◆ Information provided:

=-=-=

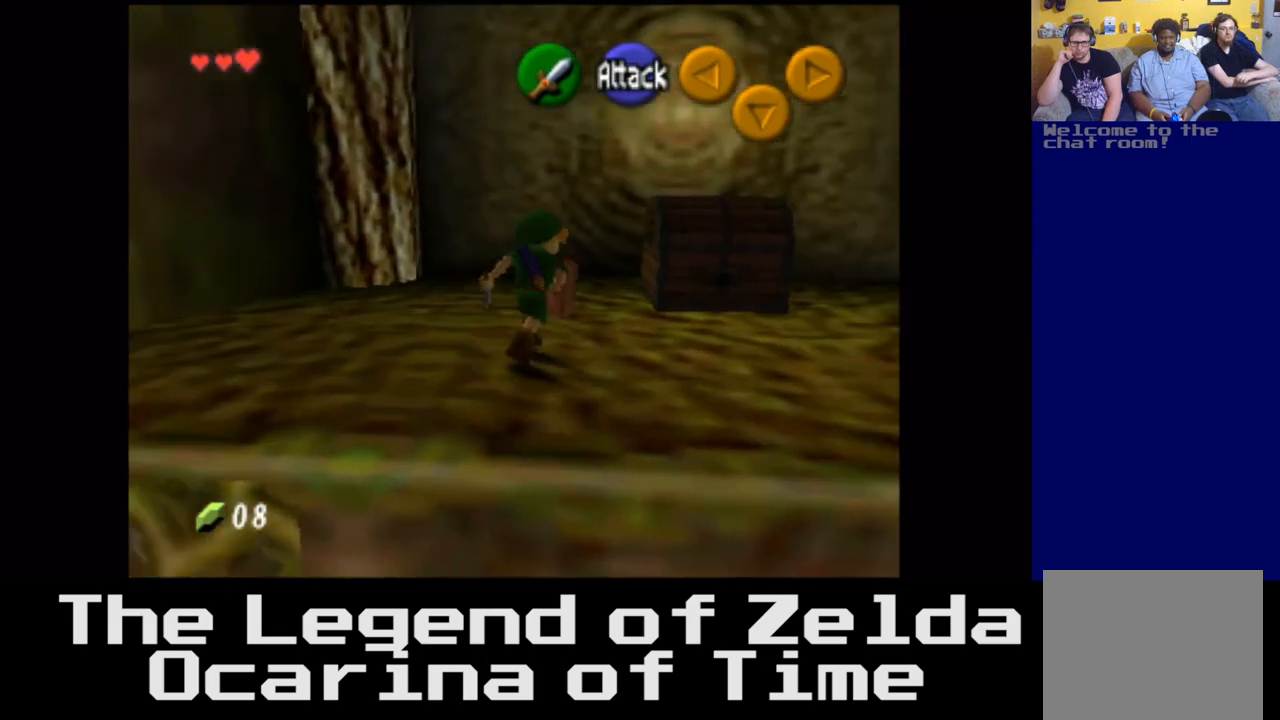
{"buttons": [], "left_stick": "center", "right_stick": "center", "events": [[483, "left_stick", "center"]]}
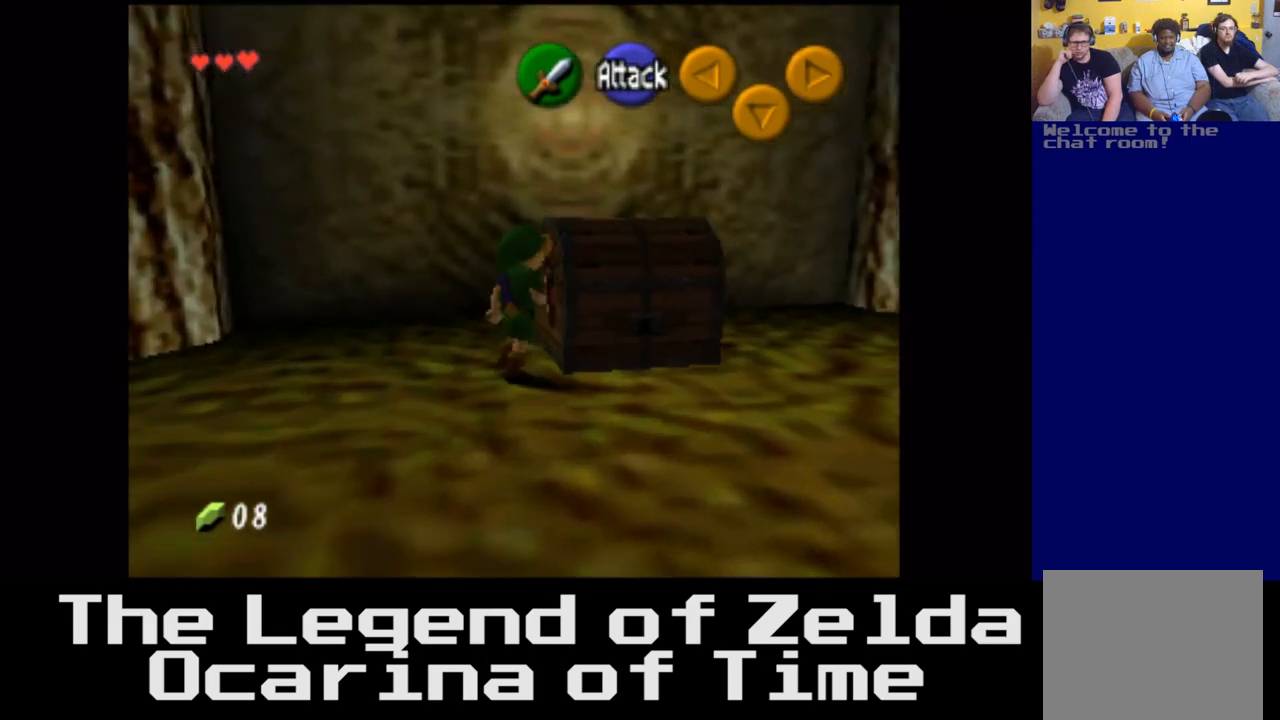
{"buttons": [], "left_stick": "down", "right_stick": "center", "events": [[300, "left_stick", "down"]]}
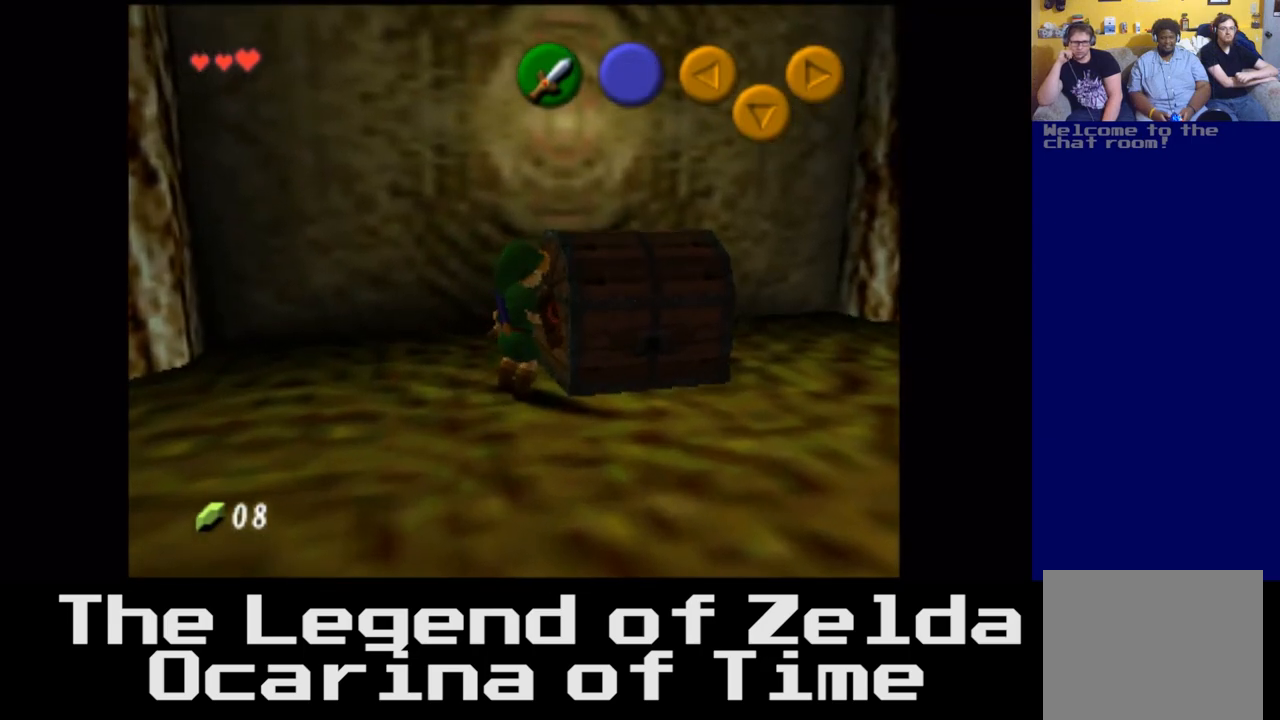
{"buttons": [], "left_stick": "up", "right_stick": "center", "events": [[317, "left_stick", "right"], [383, "left_stick", "up-right"], [483, "left_stick", "up"]]}
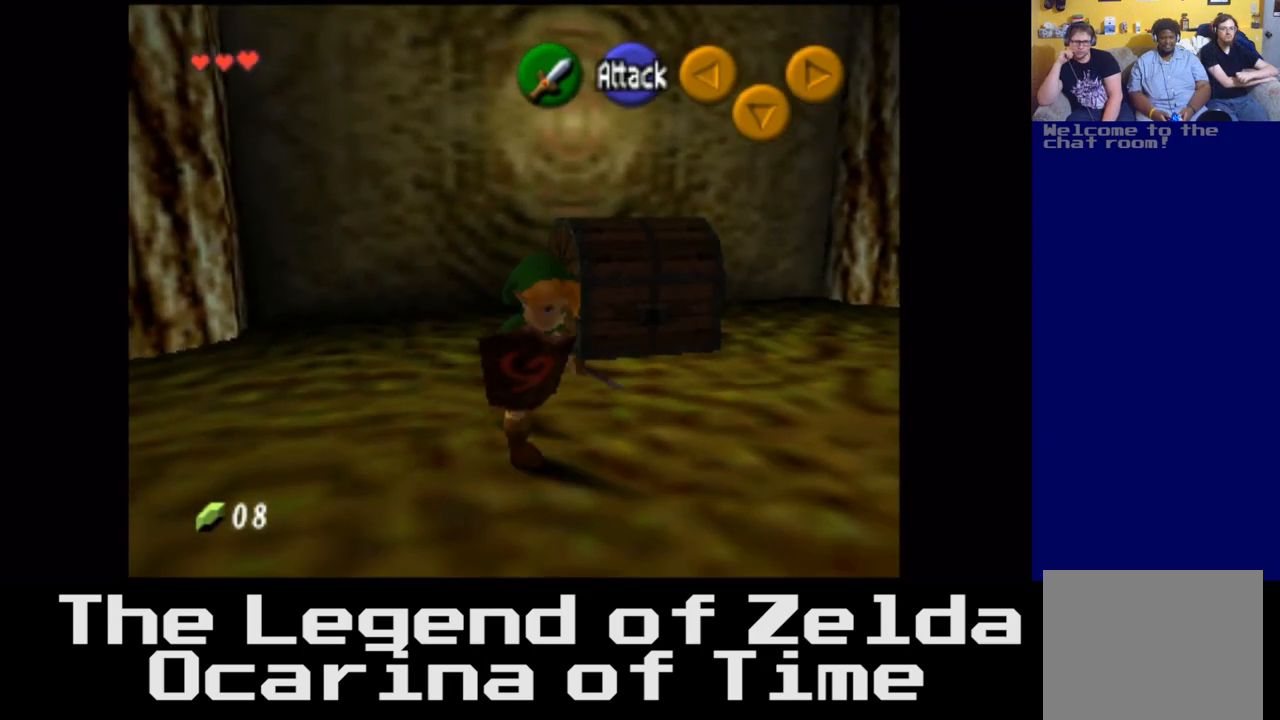
{"buttons": [], "left_stick": "center", "right_stick": "center", "events": [[333, "left_stick", "up-left"], [483, "left_stick", "center"]]}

=-=-=

◆ What you have to do: Reproduce the listing exactly, minus its pictures.

◆ Output below:
{"buttons": [], "left_stick": "center", "right_stick": "center", "events": [[483, "left_stick", "center"]]}
{"buttons": [], "left_stick": "down", "right_stick": "center", "events": [[300, "left_stick", "down"]]}
{"buttons": [], "left_stick": "up", "right_stick": "center", "events": [[317, "left_stick", "right"], [383, "left_stick", "up-right"], [483, "left_stick", "up"]]}
{"buttons": [], "left_stick": "center", "right_stick": "center", "events": [[333, "left_stick", "up-left"], [483, "left_stick", "center"]]}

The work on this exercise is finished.